Systemic racism and barriers to success prevented many Black and Latino East Oakland residents from achieving success and financial stability, and options were limited. The introduction of crack cocaine devastated communities. These wider issues are at the root of the East Bay’s struggles with drugs, gangs, and violence, not the presence of sideshows and the popularity of hip-hop. In a landscape of little opportunity to thrive, individuals turned toward other modes of support and community-making. The verynarrow media narratives erase the creativity and cultural value behind the world that these young kids made, in the face of harsh living conditions. They also erased the mechanical and artistic skill invested, and the unique vision that was forming.
Not only were sideshows places for people who had very few other places to go, they often reflected a direct resistance to police abuse of power. Following the murders of many Black and Latino individuals in the Bay Area, many people used sideshows as a way to reclaim space and take a stance against routine violence inflicted by law enforcement. Sideshows are illegal, and very visibly so. The spectacle itself became a kind of community pushback to unevenly enforced laws and to the control that police had over the streets and lives of the Black and Brown residents of the Bay Area. The spectacle of the sideshow has only grown more in recent years, with the presence of social media. Cars, more broadly, have often been interpreted as symbols of freedom and independence.
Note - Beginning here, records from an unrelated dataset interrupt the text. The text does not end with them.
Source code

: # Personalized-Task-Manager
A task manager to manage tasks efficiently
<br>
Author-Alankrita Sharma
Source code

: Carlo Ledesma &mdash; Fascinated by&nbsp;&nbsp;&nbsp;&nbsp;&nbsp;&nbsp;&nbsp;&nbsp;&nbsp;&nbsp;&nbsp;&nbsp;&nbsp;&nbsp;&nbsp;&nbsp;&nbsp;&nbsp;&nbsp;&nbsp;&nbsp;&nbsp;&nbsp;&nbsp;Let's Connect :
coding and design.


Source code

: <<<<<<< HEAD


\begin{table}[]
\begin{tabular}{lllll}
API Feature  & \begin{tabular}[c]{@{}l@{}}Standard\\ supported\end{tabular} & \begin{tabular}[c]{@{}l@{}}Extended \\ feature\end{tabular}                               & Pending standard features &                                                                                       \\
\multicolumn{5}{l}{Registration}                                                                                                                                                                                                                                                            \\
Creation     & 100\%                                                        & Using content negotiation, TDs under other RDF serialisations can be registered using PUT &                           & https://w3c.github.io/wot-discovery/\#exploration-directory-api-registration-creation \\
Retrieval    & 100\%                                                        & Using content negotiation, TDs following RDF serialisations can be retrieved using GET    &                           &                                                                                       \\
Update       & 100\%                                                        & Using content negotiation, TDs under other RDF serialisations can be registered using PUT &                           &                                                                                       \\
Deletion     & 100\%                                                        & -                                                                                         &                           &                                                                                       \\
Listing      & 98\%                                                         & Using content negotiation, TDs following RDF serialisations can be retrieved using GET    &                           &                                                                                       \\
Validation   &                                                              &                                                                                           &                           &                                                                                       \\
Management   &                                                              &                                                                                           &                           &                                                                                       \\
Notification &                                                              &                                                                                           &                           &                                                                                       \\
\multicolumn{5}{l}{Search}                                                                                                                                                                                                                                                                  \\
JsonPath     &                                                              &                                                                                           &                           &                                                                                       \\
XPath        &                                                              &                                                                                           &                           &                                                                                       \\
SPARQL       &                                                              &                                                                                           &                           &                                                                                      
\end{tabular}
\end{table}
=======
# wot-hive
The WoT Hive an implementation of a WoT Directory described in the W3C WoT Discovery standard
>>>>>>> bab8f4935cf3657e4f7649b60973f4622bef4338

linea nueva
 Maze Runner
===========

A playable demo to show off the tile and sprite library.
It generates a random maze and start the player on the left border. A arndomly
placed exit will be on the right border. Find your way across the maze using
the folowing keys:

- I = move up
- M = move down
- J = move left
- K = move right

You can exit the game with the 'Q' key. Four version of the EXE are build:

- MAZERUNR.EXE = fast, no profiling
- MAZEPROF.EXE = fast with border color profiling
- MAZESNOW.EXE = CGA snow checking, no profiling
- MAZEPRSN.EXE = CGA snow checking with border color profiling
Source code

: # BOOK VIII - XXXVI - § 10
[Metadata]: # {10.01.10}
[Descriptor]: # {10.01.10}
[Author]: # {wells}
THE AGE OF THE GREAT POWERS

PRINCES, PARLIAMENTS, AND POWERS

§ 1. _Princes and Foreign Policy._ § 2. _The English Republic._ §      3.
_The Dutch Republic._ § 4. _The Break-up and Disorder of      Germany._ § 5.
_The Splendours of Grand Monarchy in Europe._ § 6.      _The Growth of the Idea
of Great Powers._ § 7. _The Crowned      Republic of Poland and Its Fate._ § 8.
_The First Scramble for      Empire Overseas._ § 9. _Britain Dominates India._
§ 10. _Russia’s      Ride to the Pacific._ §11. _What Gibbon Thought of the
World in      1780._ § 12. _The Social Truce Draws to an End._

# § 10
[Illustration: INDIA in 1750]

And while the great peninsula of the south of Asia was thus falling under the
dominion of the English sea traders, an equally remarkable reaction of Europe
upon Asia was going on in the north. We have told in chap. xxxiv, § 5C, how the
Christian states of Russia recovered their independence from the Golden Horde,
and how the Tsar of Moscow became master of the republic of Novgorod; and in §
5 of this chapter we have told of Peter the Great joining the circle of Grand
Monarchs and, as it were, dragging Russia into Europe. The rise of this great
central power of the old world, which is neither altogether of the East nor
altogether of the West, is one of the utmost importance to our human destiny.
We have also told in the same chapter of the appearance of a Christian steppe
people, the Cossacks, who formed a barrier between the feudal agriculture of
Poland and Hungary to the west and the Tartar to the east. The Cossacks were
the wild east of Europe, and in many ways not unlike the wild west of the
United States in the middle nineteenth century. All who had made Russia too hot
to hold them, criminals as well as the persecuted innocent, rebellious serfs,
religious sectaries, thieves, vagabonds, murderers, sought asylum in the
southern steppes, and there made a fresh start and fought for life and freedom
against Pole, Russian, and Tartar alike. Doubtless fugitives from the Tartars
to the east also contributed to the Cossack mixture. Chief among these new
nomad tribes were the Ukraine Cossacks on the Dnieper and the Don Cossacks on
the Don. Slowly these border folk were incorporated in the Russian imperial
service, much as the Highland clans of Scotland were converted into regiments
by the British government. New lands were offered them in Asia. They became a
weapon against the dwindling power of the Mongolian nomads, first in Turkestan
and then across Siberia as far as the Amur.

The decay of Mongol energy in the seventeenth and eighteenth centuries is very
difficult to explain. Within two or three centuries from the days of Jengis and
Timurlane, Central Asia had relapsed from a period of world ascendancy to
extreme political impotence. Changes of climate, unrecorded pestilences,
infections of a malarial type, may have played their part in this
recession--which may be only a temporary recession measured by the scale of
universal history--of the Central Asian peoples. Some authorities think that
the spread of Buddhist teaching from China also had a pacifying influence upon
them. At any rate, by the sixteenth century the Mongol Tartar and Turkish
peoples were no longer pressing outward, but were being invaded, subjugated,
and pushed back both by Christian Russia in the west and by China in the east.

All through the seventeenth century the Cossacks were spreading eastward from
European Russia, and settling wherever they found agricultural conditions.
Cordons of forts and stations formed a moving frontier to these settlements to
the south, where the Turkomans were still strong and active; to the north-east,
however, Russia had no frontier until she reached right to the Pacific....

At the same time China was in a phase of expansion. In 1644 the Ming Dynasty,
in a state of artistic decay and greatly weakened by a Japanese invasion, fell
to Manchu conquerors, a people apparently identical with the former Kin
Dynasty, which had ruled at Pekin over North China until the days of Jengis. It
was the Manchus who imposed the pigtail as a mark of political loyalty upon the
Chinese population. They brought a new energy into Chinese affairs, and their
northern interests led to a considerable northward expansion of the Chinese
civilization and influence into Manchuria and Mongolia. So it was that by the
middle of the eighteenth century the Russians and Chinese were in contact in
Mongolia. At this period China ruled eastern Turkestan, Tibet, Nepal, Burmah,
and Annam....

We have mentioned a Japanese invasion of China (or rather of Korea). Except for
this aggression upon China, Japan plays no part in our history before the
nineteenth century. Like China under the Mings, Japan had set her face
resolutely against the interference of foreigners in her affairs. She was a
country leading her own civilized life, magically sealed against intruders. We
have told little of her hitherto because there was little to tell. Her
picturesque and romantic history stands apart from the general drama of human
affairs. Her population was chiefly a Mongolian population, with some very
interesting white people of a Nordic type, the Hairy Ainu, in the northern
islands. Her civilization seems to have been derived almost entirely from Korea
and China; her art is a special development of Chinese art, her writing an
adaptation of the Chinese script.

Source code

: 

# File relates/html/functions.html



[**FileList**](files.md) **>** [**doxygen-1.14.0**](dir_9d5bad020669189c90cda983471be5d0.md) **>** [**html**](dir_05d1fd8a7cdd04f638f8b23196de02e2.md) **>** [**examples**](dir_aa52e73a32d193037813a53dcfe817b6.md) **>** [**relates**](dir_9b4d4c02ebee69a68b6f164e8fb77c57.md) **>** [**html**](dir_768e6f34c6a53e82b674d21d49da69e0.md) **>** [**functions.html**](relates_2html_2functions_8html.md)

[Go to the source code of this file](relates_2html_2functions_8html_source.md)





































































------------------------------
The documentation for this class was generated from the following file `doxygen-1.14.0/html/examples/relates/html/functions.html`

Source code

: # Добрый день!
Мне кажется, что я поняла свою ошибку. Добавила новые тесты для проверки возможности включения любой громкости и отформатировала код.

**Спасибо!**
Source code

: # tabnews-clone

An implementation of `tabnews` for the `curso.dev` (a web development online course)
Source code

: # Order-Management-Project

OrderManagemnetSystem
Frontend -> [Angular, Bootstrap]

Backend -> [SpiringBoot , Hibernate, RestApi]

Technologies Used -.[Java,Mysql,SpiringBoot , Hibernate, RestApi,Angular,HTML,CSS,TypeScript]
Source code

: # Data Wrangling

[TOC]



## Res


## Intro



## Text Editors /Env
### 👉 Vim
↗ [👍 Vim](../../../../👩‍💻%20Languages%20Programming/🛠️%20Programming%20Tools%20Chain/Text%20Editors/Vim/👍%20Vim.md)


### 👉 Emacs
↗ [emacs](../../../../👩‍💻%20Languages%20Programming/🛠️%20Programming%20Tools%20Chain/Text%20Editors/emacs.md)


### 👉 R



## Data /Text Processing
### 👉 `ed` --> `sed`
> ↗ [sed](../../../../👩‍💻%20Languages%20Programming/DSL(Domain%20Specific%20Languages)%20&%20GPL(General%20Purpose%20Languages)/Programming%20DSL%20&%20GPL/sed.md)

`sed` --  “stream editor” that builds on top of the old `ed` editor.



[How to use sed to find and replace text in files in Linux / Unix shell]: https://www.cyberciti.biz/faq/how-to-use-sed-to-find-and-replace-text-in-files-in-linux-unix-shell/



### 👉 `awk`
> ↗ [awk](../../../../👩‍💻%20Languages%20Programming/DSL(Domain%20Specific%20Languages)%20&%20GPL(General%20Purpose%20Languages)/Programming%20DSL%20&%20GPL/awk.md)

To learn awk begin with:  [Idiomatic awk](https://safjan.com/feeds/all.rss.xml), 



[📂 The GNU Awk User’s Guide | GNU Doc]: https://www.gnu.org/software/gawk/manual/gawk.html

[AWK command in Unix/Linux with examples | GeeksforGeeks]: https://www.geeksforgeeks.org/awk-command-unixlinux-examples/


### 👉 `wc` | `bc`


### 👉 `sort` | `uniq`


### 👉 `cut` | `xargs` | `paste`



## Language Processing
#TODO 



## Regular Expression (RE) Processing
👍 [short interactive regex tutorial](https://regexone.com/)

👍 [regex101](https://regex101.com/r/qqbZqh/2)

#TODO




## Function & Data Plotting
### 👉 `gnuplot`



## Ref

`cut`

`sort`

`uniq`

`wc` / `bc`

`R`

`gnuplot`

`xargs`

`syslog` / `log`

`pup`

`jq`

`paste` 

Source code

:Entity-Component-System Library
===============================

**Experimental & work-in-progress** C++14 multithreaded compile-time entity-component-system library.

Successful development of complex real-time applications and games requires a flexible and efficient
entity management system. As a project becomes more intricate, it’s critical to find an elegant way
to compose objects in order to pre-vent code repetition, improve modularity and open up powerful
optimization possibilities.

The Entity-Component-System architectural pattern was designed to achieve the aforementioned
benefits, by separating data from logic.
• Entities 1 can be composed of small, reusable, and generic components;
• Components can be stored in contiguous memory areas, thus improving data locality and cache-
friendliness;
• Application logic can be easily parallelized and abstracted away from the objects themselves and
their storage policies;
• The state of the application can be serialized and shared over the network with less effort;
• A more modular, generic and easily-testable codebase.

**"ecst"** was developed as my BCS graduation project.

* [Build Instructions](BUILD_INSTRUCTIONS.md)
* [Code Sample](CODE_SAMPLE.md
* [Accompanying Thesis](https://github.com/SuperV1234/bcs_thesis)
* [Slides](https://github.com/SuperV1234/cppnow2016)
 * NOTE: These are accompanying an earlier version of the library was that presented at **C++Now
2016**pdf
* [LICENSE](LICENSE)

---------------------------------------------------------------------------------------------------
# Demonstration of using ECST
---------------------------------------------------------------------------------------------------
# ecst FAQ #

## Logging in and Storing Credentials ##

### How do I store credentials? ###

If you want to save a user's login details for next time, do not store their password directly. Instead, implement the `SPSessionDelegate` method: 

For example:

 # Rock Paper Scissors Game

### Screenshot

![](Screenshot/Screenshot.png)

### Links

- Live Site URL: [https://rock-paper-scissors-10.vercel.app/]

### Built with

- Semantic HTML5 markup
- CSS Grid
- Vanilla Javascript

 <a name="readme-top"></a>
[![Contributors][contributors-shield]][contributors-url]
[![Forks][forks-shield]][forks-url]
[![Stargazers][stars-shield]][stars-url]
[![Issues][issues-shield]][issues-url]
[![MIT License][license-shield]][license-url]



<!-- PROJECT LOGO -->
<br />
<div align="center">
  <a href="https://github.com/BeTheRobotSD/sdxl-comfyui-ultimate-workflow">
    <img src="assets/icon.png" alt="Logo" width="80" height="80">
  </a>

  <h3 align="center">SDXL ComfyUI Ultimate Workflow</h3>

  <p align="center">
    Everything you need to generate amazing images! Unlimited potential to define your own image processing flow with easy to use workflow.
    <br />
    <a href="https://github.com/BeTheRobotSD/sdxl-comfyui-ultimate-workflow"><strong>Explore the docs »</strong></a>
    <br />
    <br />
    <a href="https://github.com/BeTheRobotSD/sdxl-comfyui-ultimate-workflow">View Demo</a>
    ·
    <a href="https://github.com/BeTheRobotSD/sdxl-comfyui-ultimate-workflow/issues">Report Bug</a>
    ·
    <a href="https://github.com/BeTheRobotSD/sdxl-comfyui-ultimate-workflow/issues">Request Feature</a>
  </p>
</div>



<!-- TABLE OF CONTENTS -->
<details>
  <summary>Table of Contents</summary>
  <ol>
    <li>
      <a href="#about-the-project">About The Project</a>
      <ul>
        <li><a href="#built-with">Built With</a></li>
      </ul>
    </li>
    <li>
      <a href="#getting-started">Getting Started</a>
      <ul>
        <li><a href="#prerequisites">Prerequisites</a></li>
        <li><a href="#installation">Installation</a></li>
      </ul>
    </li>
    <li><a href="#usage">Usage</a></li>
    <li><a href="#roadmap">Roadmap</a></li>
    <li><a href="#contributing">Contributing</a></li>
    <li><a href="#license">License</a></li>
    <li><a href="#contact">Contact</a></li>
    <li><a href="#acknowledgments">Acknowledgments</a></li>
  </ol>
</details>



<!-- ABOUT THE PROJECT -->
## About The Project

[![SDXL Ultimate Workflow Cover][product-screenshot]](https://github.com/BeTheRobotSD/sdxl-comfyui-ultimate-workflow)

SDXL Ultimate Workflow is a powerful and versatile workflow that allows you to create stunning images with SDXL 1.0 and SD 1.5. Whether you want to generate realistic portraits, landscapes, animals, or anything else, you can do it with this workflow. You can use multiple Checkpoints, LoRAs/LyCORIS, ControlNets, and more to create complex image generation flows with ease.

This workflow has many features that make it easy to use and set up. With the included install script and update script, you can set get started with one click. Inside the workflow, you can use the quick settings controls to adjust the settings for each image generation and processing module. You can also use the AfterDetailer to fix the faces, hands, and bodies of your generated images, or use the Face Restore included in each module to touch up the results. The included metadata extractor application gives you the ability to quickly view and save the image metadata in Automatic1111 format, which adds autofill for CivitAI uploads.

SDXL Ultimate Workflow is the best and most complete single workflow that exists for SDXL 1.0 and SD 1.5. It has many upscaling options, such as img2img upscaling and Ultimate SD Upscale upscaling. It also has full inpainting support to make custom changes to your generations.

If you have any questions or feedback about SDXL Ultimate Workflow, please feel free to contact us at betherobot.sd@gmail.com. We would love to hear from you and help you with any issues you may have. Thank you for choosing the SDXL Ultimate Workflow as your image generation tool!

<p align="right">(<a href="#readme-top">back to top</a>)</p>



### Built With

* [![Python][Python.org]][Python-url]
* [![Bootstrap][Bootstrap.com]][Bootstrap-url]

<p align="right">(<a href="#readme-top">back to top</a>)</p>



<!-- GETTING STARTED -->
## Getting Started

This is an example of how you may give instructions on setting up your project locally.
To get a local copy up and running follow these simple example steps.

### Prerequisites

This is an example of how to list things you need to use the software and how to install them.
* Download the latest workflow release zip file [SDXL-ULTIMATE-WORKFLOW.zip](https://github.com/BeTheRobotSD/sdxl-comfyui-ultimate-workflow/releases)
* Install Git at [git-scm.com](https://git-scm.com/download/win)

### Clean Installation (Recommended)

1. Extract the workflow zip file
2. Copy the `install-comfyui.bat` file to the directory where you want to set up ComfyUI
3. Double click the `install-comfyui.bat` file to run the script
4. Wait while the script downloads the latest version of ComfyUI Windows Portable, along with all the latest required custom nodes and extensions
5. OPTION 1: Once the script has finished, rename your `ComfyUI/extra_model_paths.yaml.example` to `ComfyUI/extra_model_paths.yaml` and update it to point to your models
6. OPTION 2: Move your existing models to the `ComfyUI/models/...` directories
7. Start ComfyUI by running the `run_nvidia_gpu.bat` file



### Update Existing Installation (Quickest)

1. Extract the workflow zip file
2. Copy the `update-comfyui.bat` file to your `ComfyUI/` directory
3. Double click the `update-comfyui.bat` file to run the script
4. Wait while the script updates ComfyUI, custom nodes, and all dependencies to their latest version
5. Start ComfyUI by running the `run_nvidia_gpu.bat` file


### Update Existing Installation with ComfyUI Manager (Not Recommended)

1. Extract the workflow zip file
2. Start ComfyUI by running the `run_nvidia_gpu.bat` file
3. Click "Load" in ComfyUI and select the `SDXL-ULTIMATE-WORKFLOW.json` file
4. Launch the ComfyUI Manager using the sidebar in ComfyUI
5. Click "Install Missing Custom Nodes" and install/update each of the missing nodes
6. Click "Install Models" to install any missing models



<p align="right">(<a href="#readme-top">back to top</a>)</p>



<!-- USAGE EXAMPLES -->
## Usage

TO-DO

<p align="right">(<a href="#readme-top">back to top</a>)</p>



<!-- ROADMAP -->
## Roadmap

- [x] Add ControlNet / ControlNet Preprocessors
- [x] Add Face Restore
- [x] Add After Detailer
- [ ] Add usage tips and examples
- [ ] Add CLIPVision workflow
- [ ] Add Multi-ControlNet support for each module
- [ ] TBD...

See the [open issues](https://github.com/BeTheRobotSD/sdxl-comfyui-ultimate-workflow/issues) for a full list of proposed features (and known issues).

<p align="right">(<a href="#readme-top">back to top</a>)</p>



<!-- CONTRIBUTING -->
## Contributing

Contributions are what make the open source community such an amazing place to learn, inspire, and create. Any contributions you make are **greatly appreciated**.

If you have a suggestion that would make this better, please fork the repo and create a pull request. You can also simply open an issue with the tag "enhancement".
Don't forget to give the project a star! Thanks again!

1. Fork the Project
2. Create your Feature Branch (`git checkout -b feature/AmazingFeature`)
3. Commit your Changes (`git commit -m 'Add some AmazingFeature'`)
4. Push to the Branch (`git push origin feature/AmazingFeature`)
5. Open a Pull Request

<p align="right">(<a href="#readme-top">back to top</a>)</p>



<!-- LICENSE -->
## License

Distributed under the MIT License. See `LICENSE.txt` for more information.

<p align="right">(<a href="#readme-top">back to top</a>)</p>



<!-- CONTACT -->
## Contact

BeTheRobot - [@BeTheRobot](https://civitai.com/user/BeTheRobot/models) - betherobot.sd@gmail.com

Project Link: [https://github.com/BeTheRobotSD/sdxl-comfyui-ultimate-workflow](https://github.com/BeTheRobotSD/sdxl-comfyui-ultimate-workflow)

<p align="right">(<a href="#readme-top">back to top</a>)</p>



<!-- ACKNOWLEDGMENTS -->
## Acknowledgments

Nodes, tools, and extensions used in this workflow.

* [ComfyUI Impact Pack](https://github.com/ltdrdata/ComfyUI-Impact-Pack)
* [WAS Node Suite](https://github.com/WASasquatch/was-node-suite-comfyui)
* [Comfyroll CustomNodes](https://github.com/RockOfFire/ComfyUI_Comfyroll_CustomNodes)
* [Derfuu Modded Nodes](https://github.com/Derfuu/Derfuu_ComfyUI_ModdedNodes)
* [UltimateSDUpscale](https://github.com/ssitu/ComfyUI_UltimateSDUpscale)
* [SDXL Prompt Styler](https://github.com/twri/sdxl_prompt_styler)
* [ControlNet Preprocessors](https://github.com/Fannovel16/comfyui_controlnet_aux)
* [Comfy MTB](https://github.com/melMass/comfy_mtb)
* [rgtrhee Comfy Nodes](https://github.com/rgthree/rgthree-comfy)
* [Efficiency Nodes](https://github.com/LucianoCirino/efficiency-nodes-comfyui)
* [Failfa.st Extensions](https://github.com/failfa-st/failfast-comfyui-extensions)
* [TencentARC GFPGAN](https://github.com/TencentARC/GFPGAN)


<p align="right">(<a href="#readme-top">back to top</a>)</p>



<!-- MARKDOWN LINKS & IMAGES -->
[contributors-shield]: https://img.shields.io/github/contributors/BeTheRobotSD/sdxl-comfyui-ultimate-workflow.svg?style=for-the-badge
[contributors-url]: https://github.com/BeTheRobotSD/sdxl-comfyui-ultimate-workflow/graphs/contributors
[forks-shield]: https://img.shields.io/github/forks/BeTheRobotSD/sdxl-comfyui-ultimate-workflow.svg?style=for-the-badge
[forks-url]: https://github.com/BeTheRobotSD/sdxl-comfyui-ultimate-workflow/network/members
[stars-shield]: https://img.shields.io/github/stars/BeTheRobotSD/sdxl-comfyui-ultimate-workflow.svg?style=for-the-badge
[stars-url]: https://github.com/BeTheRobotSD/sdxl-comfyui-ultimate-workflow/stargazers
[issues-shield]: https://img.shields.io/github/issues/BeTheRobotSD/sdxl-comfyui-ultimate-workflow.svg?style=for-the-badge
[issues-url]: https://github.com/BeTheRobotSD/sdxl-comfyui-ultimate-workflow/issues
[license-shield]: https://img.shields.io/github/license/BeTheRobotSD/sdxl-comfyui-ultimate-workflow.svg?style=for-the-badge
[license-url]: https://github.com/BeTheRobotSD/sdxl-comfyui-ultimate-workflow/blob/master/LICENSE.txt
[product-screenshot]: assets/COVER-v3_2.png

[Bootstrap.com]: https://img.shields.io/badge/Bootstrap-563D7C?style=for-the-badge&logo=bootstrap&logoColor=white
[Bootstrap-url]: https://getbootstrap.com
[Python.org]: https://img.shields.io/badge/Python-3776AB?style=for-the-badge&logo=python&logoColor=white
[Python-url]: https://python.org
This was no different with sideshows—people were expressing their individuality and self-determination through their cars. According to Sean Kennedy, people saw cars “as an extension of their self”.
In the early 2000s, many anti-sideshow laws were passed including one that would allow law enforcement to arrest spectators, and one that would allow them to impound any car suspected to be involved at any point. The latter law in particular made this kind of enforcement very personal to Oakland’s residents—particularly when we think about how connected people are to their cars. Along with these laws, Oakland is transforming as rents soar higher and higher. Many cultural aspects of the city are in flux, as long-term residents find themselves unable to afford the cost of staying and are instead packing their bags. However, sideshows remain.
Broadly, cars often play very significant roles within cultural practices, and they can take on a tremendous amount of symbolic importance for a place and the people that inhabit it. While we should certainly be weary of the dangerous activity that occurs occasionally at sideshows, we should also be weary of the simplistic and overly negative narratives that are promoted about them. In the future, I hope to see an Oakland that can address the city’s root issues while finding a safe way to sanction sideshows and regulate them further, always while appreciating their artistic integrity and contributions to Bay Area culture.